NCAR / ldcpy

Statistical and visual tools for gathering metrics and comparing Earth System Model data files. A common use case is comparing data that has been lossily compressed with the original data.
https://ldcpy.readthedocs.io/
Apache License 2.0
19 stars 2 forks source link

More support for pop data #240

Closed allibco closed 3 years ago

allibco commented 3 years ago

This fixes a number of issues for POP data. Now we are very close to having everything working!

@andersy005 - could you help me with one bit that is broken? It is demonstrated in the last cell in the POPData notebook. Basically the issue is when I grab POP data with a fixed lat and lon, then the TLAT and TLON coords no longer have dimensions (nlat, nlon). This happens in the subset_data() in util.py - I added a comment at the end of that function. I spent several hours on Friday trying to figure out how to add the dimensions back to these coordinates, but to no avail :). Any help is appreciated. (Note that the CAM data is unaffected as the lat and lon are one dimensional, so I can grab them independently with isel(). But for POP I had to figure out which grid point was closet from the 2D lat and lon data)

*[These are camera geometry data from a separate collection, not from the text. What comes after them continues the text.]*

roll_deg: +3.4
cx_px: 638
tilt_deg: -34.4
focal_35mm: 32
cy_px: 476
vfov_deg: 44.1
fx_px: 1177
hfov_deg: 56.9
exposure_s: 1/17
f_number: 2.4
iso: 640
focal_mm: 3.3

andersy005 commented 3 years ago

is happens in the subset_data() in util.py - I added a comment at the end of that function. I spent several hours on Friday trying to figure out how to add the dimensions back to these coordinates,

I don't know to address this issue for (2D) dimension coordinates unfortunately. Ccing @dcherian who may have ideas/recommendations

dcherian commented 3 years ago

I can't tell; can you add a simple example please?

allibco commented 3 years ago

I can't tell; can you add a simple example please?

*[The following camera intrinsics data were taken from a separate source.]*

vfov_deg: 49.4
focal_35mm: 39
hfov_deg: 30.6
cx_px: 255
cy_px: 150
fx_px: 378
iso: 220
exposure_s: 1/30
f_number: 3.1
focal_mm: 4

Yes - I will make simple example tomorrow - thanks for your help.

allibco commented 3 years ago

@dcherian Here is my simple example:

import numpy as np
import pandas as pd
import xarray as xr
mylat = np.array([[1., 2., 3., 4.], [1.1, 2.1, 3.1, 3.9], [1, 1.9, 2.9, 3.9]])
mylon = np.array([[3., 4., 5., 6.], [3.1, 4.1, 5.1, 5.9], [3, 3.9, 4.9, 5.9]])
mytimes = pd.date_range('2000-01-01', periods=5)
pop_data = np.random.uniform(low=0.0, high=100.0, size=(3,4,5))
ds_subset = xr.DataArray(
    pop_data, 
     coords={
        "time": mytimes,
        "TLAT": (("nlat", "nlon"), mylat, {'standard_name': 'latitude', 'units': 'degrees_north'}),
        "TLON": (("nlat", "nlon"), mylon, {'standard_name': 'longitude', 'units': 'degrees_east'})
    },
    dims=['nlat', 'nlon', 'time'] , attrs={'long_name': 'Surface Potential'}
)
ds_subset

pop0

So in the above, the coords TLAT and TLON have dims (nlat, nlon). Now I do some calculations and want a the data just a a single grid point:

dd = ds_subset.cf['latitude'].dims
lat_dim_name = dd[0]
lon_dim_name = dd[1]
xmin = 1
ymin = 0
ds_singlept = ds_subset.isel({lat_dim_name: xmin, lon_dim_name: ymin})
ds_singlept

pop

Now the dims (nlat, nlon) are missing from the TLAT and TLON coordinates. My question is how can I put them back (I need them for a further calculation).

dcherian commented 3 years ago

Use ds_singlept = ds_subset.isel({lat_dim_name: [xmin], lon_dim_name:[ymin]})

The list preserves the dimension.

allibco commented 3 years ago

Thanks so much. I can't tell you how long I spent trying to figure that out....

dcherian commented 3 years ago

Thanks so much. I can't tell you how long I spent trying to figure that out....

:((((( it isn't even documented, we need some kind of indexing cheatsheet.

allibco commented 3 years ago

I think I have all the POP modifications accounted for now except for adding testing specific for pop data and fixing the contrast variance to work with pop (issues #230 and #231). - I'll tackle these soon :)